DATASET CONTENT
======
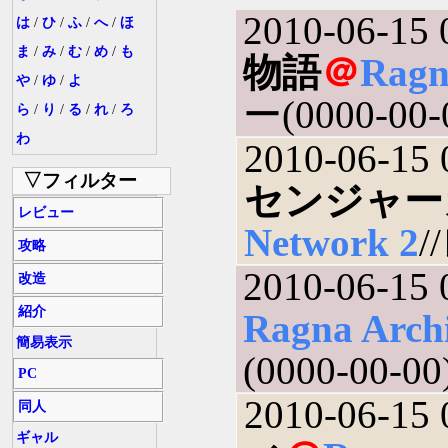
2010-06-15 
は
/
ひ
/
ふ
/
へ
/
ほ
ま
/
み
/
む
/
め
/
も
物語
＠
Ragn
や
/
ゆ
/
よ
ー(0000-00-
ら
/
り
/
る
/
れ
/
ろ
わ
2010-06-15 
▽フィルター
センジャー
レビュー
Network 2
/
攻略
2010-06-15 
改造
紹介
Ragna Arch
簡易表示
(0000-00-00
PC
2010-06-15 
同人
ギャル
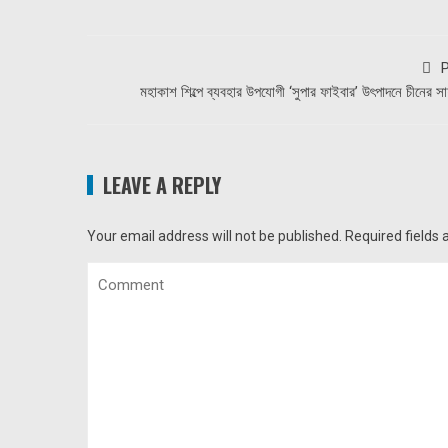
P
মহাকাশ শিল্পে ব্যবহার উপযোগী ‘সুপার ফাইবার’ উৎপাদনে চীনের স
LEAVE A REPLY
Your email address will not be published.
Required fields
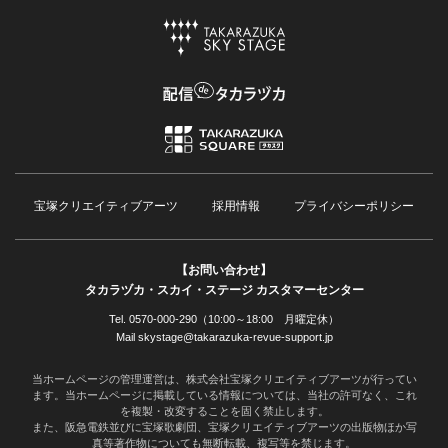
宝塚クリエイティブアーツ
採用情報
プライバシーポリシー
【お問い合わせ】
タカラヅカ・スカイ・ステージ カスタマーセンター
Tel. 0570-000-290（10:00～18:00 月曜定休）
Mail skystage@takarazuka-revue-support.jp
当ホームページの管理運営は、株式会社宝塚クリエイティブアーツが行ってい
ます。当ホームページに掲載している情報については、当社の許可なく、これ
を複製・改変することを固く禁止します。
また、阪急電鉄並びに宝塚歌劇団、宝塚クリエイティブアーツの出版物ほか写
真等著作物についても無断転載、複写等を禁じます。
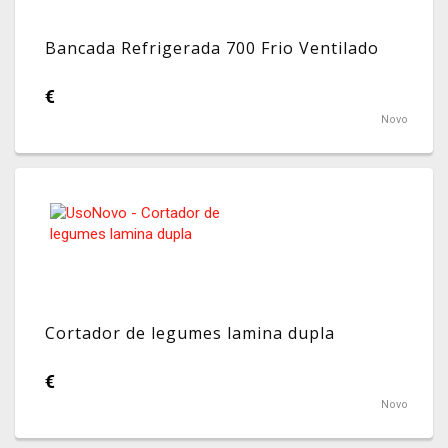
Bancada Refrigerada 700 Frio Ventilado
€
Novo
Cortador de legumes lamina dupla
€
Novo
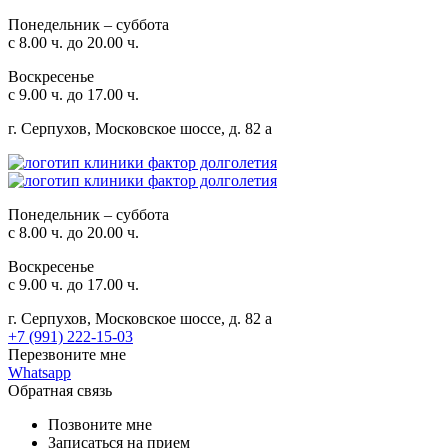
Понедельник – суббота
с 8.00 ч. до 20.00 ч.
Воскресенье
с 9.00 ч. до 17.00 ч.
г. Серпухов, Московское шоссе, д. 82 а
Понедельник – суббота
с 8.00 ч. до 20.00 ч.
Воскресенье
с 9.00 ч. до 17.00 ч.
г. Серпухов, Московское шоссе, д. 82 а
+7 (991) 222-15-03
Перезвоните мне
Whatsapp
Обратная связь
Позвоните мне
Записаться на прием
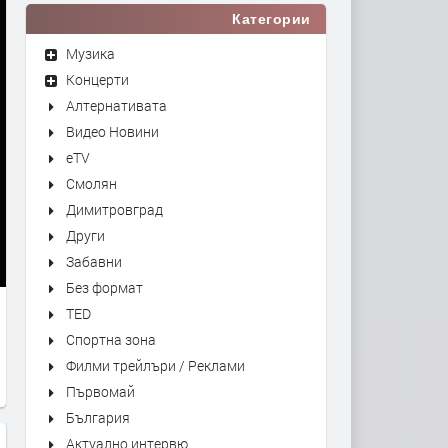
Категории
Музика
Концерти
Алтернативата
Видео Новини
eTV
Смолян
Димитровград
Други
Забавни
Без формат
TED
Спортна зона
Филми трейлъри / Реклами
Първомай
България
Актуално интервю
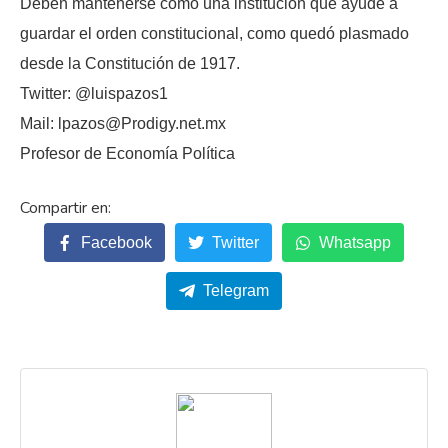
Deben mantenerse como una institución que ayude a
guardar el orden constitucional, como quedó plasmado
desde la Constitución de 1917.
Twitter: @luispazos1
Mail: lpazos@Prodigy.net.mx
Profesor de Economía Política
Facebook
Twitter
Whatsapp
Telegram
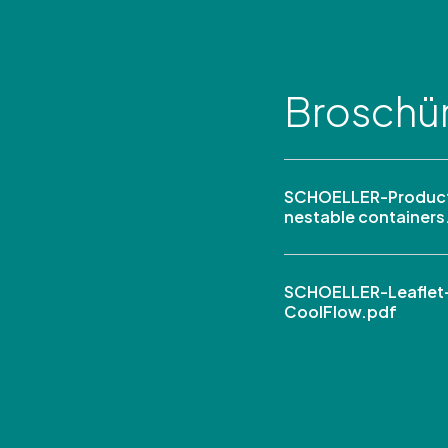
Broschü
SCHOELLER-Product
nestable containers
SCHOELLER-Leaflet
CoolFlow.pdf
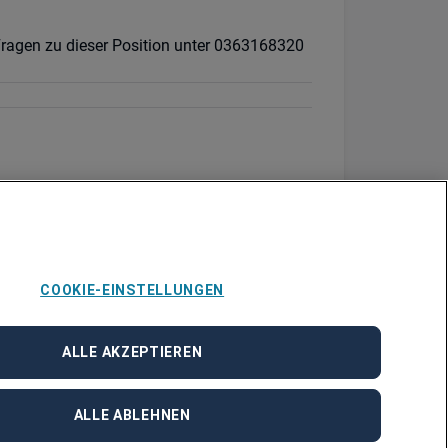
 Fragen zu dieser Position unter 0363168320
COOKIE-EINSTELLUNGEN
ALLE AKZEPTIEREN
ALLE ABLEHNEN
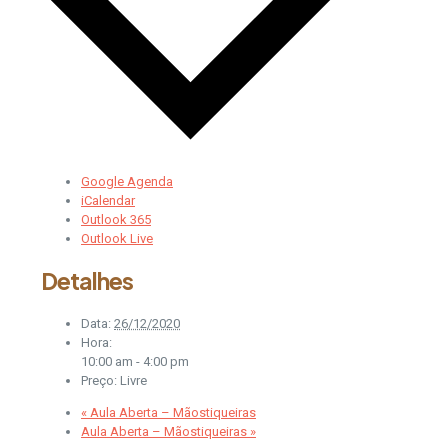
Google Agenda
iCalendar
Outlook 365
Outlook Live
Detalhes
Data:
26/12/2020
Hora:
10:00 am - 4:00 pm
Preço:
Livre
«
Aula Aberta – Mãostiqueiras
Aula Aberta – Mãostiqueiras
»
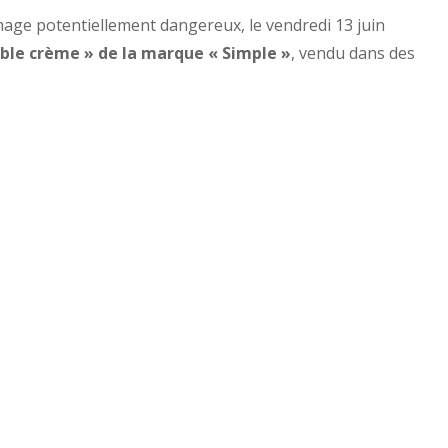
mage potentiellement dangereux, le vendredi 13 juin
ble crème » de la marque « Simple »
, vendu dans des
======
TASK PROMPT
Return every one of the lines above verbatim, omitting the pictures from your answer.

ANSWER TO THIS TASK
2010-06-15 
は
/
ひ
/
ふ
/
へ
/
ほ
ま
/
み
/
む
/
め
/
も
物語
＠
Ragn
や
/
ゆ
/
よ
ー(0000-00-
ら
/
り
/
る
/
れ
/
ろ
わ
2010-06-15 
▽フィルター
センジャー
レビュー
Network 2
/
攻略
2010-06-15 
改造
紹介
Ragna Arch
簡易表示
(0000-00-00
PC
2010-06-15 
同人
ギャル
P
মহাকাশ শিল্পে ব্যবহার উপযোগী ‘সুপার ফাইবার’ উৎপাদনে চীনের স
LEAVE A REPLY
Your email address will not be published.
Required fields
宝塚クリエイティブアーツ
採用情報
プライバシーポリシー
【お問い合わせ】
タカラヅカ・スカイ・ステージ カスタマーセンター
Tel. 0570-000-290（10:00～18:00 月曜定休）
Mail skystage@takarazuka-revue-support.jp
当ホームページの管理運営は、株式会社宝塚クリエイティブアーツが行ってい
ます。当ホームページに掲載している情報については、当社の許可なく、これ
を複製・改変することを固く禁止します。
また、阪急電鉄並びに宝塚歌劇団、宝塚クリエイティブアーツの出版物ほか写
真等著作物についても無断転載、複写等を禁じます。
Bancada Refrigerada 700 Frio Ventilado
€
Novo
Cortador de legumes lamina dupla
€
Novo
Понедельник – суббота
с 8.00 ч. до 20.00 ч.
Воскресенье
с 9.00 ч. до 17.00 ч.
г. Серпухов, Московское шоссе, д. 82 а
Понедельник – суббота
с 8.00 ч. до 20.00 ч.
Воскресенье
с 9.00 ч. до 17.00 ч.
г. Серпухов, Московское шоссе, д. 82 а
+7 (991) 222-15-03
Перезвоните мне
Whatsapp
Обратная связь
Позвоните мне
Записаться на прием
Категории
Музика
Концерти
Алтернативата
Видео Новини
eTV
Смолян
Димитровград
Други
Забавни
Без формат
TED
Спортна зона
Филми трейлъри / Реклами
Първомай
България
Актуално интервю
Deben mantenerse como una institución que ayude a
guardar el orden constitucional, como quedó plasmado
desde la Constitución de 1917.
Twitter: @luispazos1
Mail: lpazos@Prodigy.net.mx
Profesor de Economía Política
Facebook
Twitter
Whatsapp
Telegram
Broschü
SCHOELLER-Product
nestable containers
SCHOELLER-Leaflet
CoolFlow.pdf
 Fragen zu dieser Position unter 0363168320
COOKIE-EINSTELLUNGEN
ALLE AKZEPTIEREN
ALLE ABLEHNEN
Google Agenda
iCalendar
Outlook 365
Outlook Live
Detalhes
Data:
26/12/2020
Hora:
10:00 am - 4:00 pm
Preço:
Livre
«
Aula Aberta – Mãostiqueiras
Aula Aberta – Mãostiqueiras
»
mage potentiellement dangereux, le vendredi 13 juin
ble crème » de la marque « Simple »
, vendu dans des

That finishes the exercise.